Constance: The cool, beautiful Constance Schuyler lives alone in Manhattan in the early 1960s. At a literary party, she meets Sidney Klein, a professor of poetry twenty years her senior. Sidney is a single father with a poor marital record, and he pursues Constance with relentless determination. Eventually she surrenders, accepts his marriage proposal, and moves, with some dread, into his dark, book-filled apartment.
She can’t settle in. She’s tortured by memories of the bitterly unhappy childhood she spent with her father in a dilapidated house upstate. When she learns devastating new information about that past, Constance’s fragile psyche suffers a profound shock. Her marriage, already tottering, threatens to collapse completely. Frightened, desperate and alone, Constance makes a disastrous decision, then looks on as her world rapidly falls apart. Her only consolation, as the city swelters in an interminable heat wave, is the friendship of Sidney’s son Howard, a strange, delicate child, not unlike Constance herself.
The story of a marriage in crisis and a family haunted by trauma, Constance is also a tale of resilience and loyalty, and of the moral inspiration that can lead even the most lost of souls back to the light.

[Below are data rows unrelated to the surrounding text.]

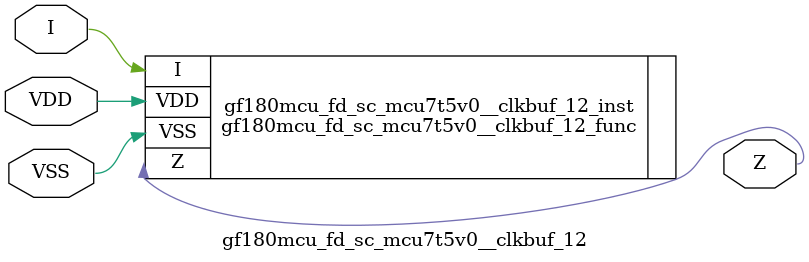
<source format=v>

module gf180mcu_fd_sc_mcu7t5v0__clkbuf_12( I, Z, VDD, VSS );
input I;
inout VDD, VSS;
output Z;

   `ifdef FUNCTIONAL  //  functional //

	gf180mcu_fd_sc_mcu7t5v0__clkbuf_12_func gf180mcu_fd_sc_mcu7t5v0__clkbuf_12_behav_inst(.I(I),.Z(Z),.VDD(VDD),.VSS(VSS));

   `else

	gf180mcu_fd_sc_mcu7t5v0__clkbuf_12_func gf180mcu_fd_sc_mcu7t5v0__clkbuf_12_inst(.I(I),.Z(Z),.VDD(VDD),.VSS(VSS));

	// spec_gates_begin


	// spec_gates_end



   specify

	// specify_block_begin

	// comb arc I --> Z
	 (I => Z) = (1.0,1.0);

	// specify_block_end

   endspecify

   `endif

endmodule

</source>
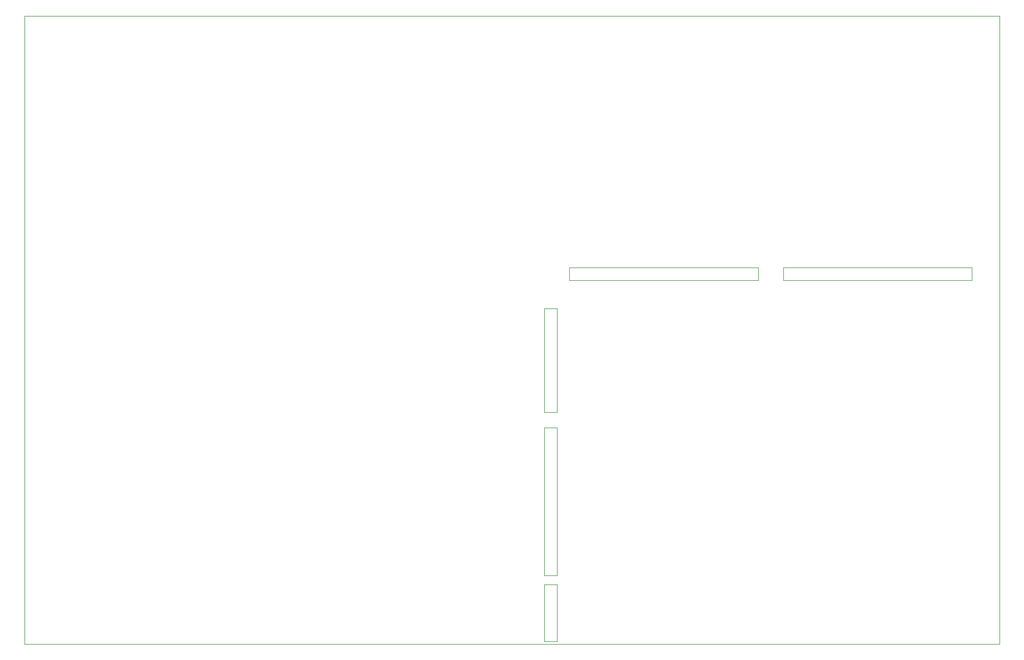
<source format=gm1>
G04 #@! TF.GenerationSoftware,KiCad,Pcbnew,8.0.4*
G04 #@! TF.CreationDate,2024-09-23T19:32:32+09:00*
G04 #@! TF.ProjectId,Solid Rocket Motor Test Station ver 2.0,536f6c69-6420-4526-9f63-6b6574204d6f,2.0*
G04 #@! TF.SameCoordinates,Original*
G04 #@! TF.FileFunction,Profile,NP*
%FSLAX46Y46*%
G04 Gerber Fmt 4.6, Leading zero omitted, Abs format (unit mm)*
G04 Created by KiCad (PCBNEW 8.0.4) date 2024-09-23 19:32:32*
%MOMM*%
%LPD*%
G01*
G04 APERTURE LIST*
G04 #@! TA.AperFunction,Profile*
%ADD10C,0.100000*%
G04 #@! TD*
G04 #@! TA.AperFunction,Profile*
%ADD11C,0.050000*%
G04 #@! TD*
G04 APERTURE END LIST*
D10*
X84447800Y-55456000D02*
X239447800Y-55456000D01*
X239447800Y-155456000D01*
X84447800Y-155456000D01*
X84447800Y-55456000D01*
D11*
X167062600Y-121022800D02*
X169062600Y-121022800D01*
X169062600Y-144522800D01*
X167062600Y-144522800D01*
X167062600Y-121022800D01*
X167062600Y-102022800D02*
X169062600Y-102022800D01*
X169062600Y-118522800D01*
X167062600Y-118522800D01*
X167062600Y-102022800D01*
X167062600Y-146022800D02*
X169062600Y-146022800D01*
X169062600Y-155022800D01*
X167062600Y-155022800D01*
X167062600Y-146022800D01*
X171062600Y-95522800D02*
X201062600Y-95522800D01*
X201062600Y-97522800D01*
X171062600Y-97522800D01*
X171062600Y-95522800D01*
X205062600Y-95522800D02*
X235062600Y-95522800D01*
X235062600Y-97522800D01*
X205062600Y-97522800D01*
X205062600Y-95522800D01*
M02*

</source>
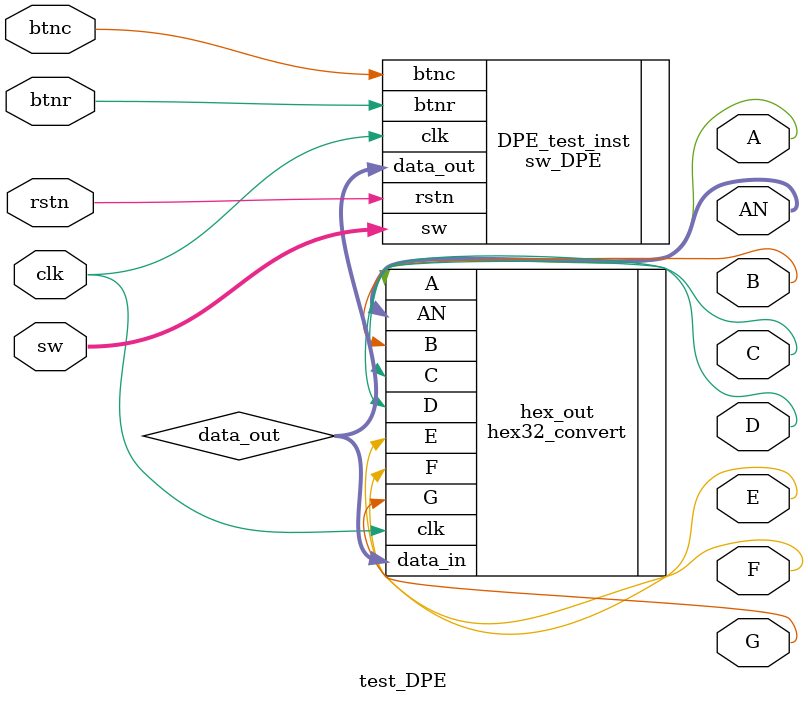
<source format=v>
`timescale 1ns / 1ps


module test_DPE(
    input clk,
    input rstn,
    input [15:0] sw,
    input btnr,
    input btnc,
    output A,B,C,D,E,F,G,
    output [7:0] AN
    );
    wire [31:0] data_out;
    sw_DPE DPE_test_inst(
        .clk (clk),
        .rstn (rstn),
        .sw (sw),
        .btnr (btnr),
        .btnc (btnc),
        .data_out (data_out)
    );
    hex32_convert hex_out(
        .clk (clk),
        .data_in (data_out),
        .A (A),
        .B (B),
        .C (C),
        .D (D),
        .E (E),
        .F (F),
        .G (G),
        .AN (AN)
    );
endmodule

</source>
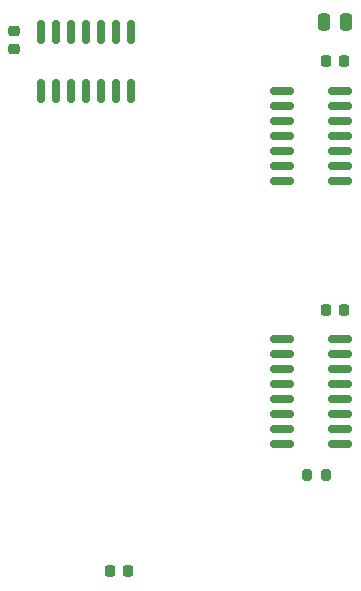
<source format=gbr>
%TF.GenerationSoftware,KiCad,Pcbnew,8.0.7*%
%TF.CreationDate,2025-01-07T22:57:07+00:00*%
%TF.ProjectId,177x,31373778-2e6b-4696-9361-645f70636258,01*%
%TF.SameCoordinates,Original*%
%TF.FileFunction,Paste,Top*%
%TF.FilePolarity,Positive*%
%FSLAX46Y46*%
G04 Gerber Fmt 4.6, Leading zero omitted, Abs format (unit mm)*
G04 Created by KiCad (PCBNEW 8.0.7) date 2025-01-07 22:57:07*
%MOMM*%
%LPD*%
G01*
G04 APERTURE LIST*
G04 Aperture macros list*
%AMRoundRect*
0 Rectangle with rounded corners*
0 $1 Rounding radius*
0 $2 $3 $4 $5 $6 $7 $8 $9 X,Y pos of 4 corners*
0 Add a 4 corners polygon primitive as box body*
4,1,4,$2,$3,$4,$5,$6,$7,$8,$9,$2,$3,0*
0 Add four circle primitives for the rounded corners*
1,1,$1+$1,$2,$3*
1,1,$1+$1,$4,$5*
1,1,$1+$1,$6,$7*
1,1,$1+$1,$8,$9*
0 Add four rect primitives between the rounded corners*
20,1,$1+$1,$2,$3,$4,$5,0*
20,1,$1+$1,$4,$5,$6,$7,0*
20,1,$1+$1,$6,$7,$8,$9,0*
20,1,$1+$1,$8,$9,$2,$3,0*%
G04 Aperture macros list end*
%ADD10RoundRect,0.250000X0.250000X0.475000X-0.250000X0.475000X-0.250000X-0.475000X0.250000X-0.475000X0*%
%ADD11RoundRect,0.150000X-0.825000X-0.150000X0.825000X-0.150000X0.825000X0.150000X-0.825000X0.150000X0*%
%ADD12RoundRect,0.225000X0.225000X0.250000X-0.225000X0.250000X-0.225000X-0.250000X0.225000X-0.250000X0*%
%ADD13RoundRect,0.225000X-0.225000X-0.250000X0.225000X-0.250000X0.225000X0.250000X-0.225000X0.250000X0*%
%ADD14RoundRect,0.200000X0.200000X0.275000X-0.200000X0.275000X-0.200000X-0.275000X0.200000X-0.275000X0*%
%ADD15RoundRect,0.225000X-0.250000X0.225000X-0.250000X-0.225000X0.250000X-0.225000X0.250000X0.225000X0*%
%ADD16RoundRect,0.150000X0.150000X-0.825000X0.150000X0.825000X-0.150000X0.825000X-0.150000X-0.825000X0*%
G04 APERTURE END LIST*
D10*
%TO.C,C5*%
X110932000Y-38862000D03*
X109032000Y-38862000D03*
%TD*%
D11*
%TO.C,IC4*%
X105475000Y-44704000D03*
X105475000Y-45974000D03*
X105475000Y-47244000D03*
X105475000Y-48514000D03*
X105475000Y-49784000D03*
X105475000Y-51054000D03*
X105475000Y-52324000D03*
X110425000Y-52324000D03*
X110425000Y-51054000D03*
X110425000Y-49784000D03*
X110425000Y-48514000D03*
X110425000Y-47244000D03*
X110425000Y-45974000D03*
X110425000Y-44704000D03*
%TD*%
D12*
%TO.C,C3*%
X110757000Y-63214000D03*
X109207000Y-63214000D03*
%TD*%
D13*
%TO.C,C1*%
X90906000Y-85344000D03*
X92456000Y-85344000D03*
%TD*%
D12*
%TO.C,C4*%
X110757000Y-42164000D03*
X109207000Y-42164000D03*
%TD*%
D11*
%TO.C,IC3*%
X105475000Y-65659000D03*
X105475000Y-66929000D03*
X105475000Y-68199000D03*
X105475000Y-69469000D03*
X105475000Y-70739000D03*
X105475000Y-72009000D03*
X105475000Y-73279000D03*
X105475000Y-74549000D03*
X110425000Y-74549000D03*
X110425000Y-73279000D03*
X110425000Y-72009000D03*
X110425000Y-70739000D03*
X110425000Y-69469000D03*
X110425000Y-68199000D03*
X110425000Y-66929000D03*
X110425000Y-65659000D03*
%TD*%
D14*
%TO.C,R1*%
X109220000Y-77216000D03*
X107570000Y-77216000D03*
%TD*%
D15*
%TO.C,C2*%
X82804000Y-39611000D03*
X82804000Y-41161000D03*
%TD*%
D16*
%TO.C,IC2*%
X85090000Y-44639000D03*
X86360000Y-44639000D03*
X87630000Y-44639000D03*
X88900000Y-44639000D03*
X90170000Y-44639000D03*
X91440000Y-44639000D03*
X92710000Y-44639000D03*
X92710000Y-39689000D03*
X91440000Y-39689000D03*
X90170000Y-39689000D03*
X88900000Y-39689000D03*
X87630000Y-39689000D03*
X86360000Y-39689000D03*
X85090000Y-39689000D03*
%TD*%
M02*

</source>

Port Mungo: Throughout their privileged but highly eccentric childhood Jack Rathbone has enjoyed the constant adoration of his sister Gin. When both attend art school in London, Jack plunges into a passionate affair with Vera Savage, a painter some years his senior, and they soon run away to New York. From a bruised and bereft distance Gin follows their southward progress to Miami, then Havana, and so to Port Mungo, a wilting swamp town on the steamy Gulf of Honduras. There Jack devotes himself to his art, and works with a fervour as intense as the restless, boozy waywardness to which Vera succumbs, which even the birth of two daughters cannot subdue. As the tension builds, a tragedy occurs that will tear apart not only their world but that of Jack’s watchful sister, Gin.

Trauma: Charlie Weir is a man who tackles other people’s demons for a living. He has seen every kind of trauma during his years as a psychiatrist in New York. Yet he hasn’t found a way of resolving his own conflicts, particularly the fatal mistake that caused his wife and daughter to leave him condemning him to corrosive loneliness and restless anger. Years later, he meets a beautiful but damaged woman who promises to restore his dwindling faith in both his profession and himself. But as he realizes that she has become more of a patient than a lover, events conspire to send him reeling toward the abyss. Addictive and enthralling, Trauma is Patrick McGrath’s most riveting work to date.